WHAT NEEDS TO BE DONE:
Find the line with "34: (301, 229, 69.77)" in the entries below, then reproduce it and every line after it down to and including the line with "39: (370, 142, 104.11)", exactly.

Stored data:
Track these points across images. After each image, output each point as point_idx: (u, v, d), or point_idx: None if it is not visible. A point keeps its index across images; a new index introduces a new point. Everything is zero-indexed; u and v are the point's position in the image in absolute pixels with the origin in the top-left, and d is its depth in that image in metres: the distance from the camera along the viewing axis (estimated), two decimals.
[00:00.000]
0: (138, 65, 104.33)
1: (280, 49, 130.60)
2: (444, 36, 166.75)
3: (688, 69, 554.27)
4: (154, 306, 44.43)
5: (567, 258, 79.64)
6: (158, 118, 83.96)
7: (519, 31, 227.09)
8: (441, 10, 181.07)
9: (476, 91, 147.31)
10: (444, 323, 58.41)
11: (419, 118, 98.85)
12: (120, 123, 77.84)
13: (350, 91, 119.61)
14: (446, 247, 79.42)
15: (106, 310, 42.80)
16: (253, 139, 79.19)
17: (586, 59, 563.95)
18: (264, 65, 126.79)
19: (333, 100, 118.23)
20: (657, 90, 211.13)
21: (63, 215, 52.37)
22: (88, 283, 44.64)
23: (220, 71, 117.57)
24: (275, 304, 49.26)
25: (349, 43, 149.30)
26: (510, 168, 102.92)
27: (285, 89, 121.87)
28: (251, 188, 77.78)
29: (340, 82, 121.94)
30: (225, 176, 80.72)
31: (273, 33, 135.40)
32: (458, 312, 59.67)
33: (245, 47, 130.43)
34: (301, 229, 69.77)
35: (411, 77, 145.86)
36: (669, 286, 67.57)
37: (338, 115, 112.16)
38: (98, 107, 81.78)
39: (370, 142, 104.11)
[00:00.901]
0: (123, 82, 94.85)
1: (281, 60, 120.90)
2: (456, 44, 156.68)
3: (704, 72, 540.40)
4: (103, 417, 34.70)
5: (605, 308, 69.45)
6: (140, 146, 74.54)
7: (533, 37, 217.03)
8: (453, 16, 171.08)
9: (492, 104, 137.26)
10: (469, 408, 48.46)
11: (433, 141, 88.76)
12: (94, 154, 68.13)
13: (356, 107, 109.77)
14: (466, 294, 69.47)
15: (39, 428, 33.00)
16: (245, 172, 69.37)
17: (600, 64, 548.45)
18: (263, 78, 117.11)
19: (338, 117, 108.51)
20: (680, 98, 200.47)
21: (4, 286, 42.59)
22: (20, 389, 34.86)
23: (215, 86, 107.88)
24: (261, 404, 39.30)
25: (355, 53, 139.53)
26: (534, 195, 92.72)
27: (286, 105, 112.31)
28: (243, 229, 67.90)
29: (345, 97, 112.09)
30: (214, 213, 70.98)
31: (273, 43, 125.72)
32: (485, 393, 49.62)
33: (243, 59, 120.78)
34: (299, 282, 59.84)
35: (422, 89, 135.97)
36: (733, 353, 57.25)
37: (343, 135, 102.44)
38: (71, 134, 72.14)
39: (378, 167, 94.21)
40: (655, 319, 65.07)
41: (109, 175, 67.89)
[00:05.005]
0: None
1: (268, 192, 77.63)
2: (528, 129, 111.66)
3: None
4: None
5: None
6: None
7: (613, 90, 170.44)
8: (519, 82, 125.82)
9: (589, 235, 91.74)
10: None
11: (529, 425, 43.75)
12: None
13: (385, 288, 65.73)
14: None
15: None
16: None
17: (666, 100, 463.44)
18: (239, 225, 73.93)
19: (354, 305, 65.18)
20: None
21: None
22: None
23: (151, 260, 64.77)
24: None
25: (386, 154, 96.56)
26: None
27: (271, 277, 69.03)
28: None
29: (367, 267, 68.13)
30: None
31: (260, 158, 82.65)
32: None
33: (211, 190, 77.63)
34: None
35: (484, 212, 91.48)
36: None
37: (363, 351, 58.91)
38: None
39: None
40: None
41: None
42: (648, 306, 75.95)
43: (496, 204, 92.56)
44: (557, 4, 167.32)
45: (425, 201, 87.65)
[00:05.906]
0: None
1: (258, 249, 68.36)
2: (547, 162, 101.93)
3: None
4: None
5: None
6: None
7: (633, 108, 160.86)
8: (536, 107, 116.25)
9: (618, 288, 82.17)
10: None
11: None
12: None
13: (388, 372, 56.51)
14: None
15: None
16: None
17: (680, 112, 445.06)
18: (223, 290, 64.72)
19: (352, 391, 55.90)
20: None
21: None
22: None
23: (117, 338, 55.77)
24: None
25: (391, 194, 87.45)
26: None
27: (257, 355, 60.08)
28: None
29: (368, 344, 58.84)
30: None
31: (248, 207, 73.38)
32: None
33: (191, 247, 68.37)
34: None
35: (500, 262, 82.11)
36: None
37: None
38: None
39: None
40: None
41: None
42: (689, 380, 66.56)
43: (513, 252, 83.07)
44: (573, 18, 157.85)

RESPONSE:
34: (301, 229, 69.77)
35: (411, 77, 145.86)
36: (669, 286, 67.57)
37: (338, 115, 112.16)
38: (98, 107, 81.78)
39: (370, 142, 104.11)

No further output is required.